### What the task asks
Starting at the line that contains "vfov_deg: 10.3", return every line down to the end of the records below, exactly as written.

### Camera intrinsics data
┄┄┄┄┄┄┄┄┄┄┄┄┄┄┄┄┄┄┄┄

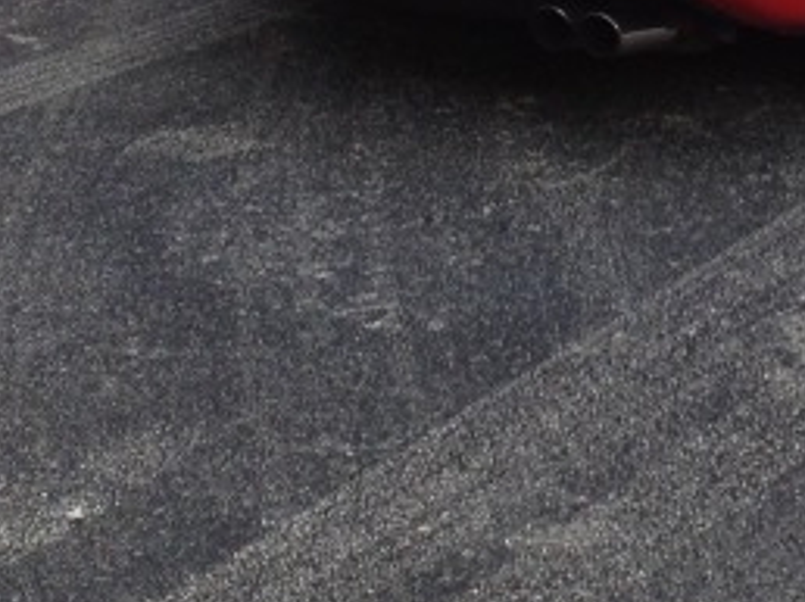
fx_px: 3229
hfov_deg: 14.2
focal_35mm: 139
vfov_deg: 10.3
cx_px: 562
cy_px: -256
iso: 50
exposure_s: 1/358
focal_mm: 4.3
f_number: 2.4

┄┄┄┄┄┄┄┄┄┄┄┄┄┄┄┄┄┄┄┄

### Output of the exercise
vfov_deg: 10.3
cx_px: 562
cy_px: -256
iso: 50
exposure_s: 1/358
focal_mm: 4.3
f_number: 2.4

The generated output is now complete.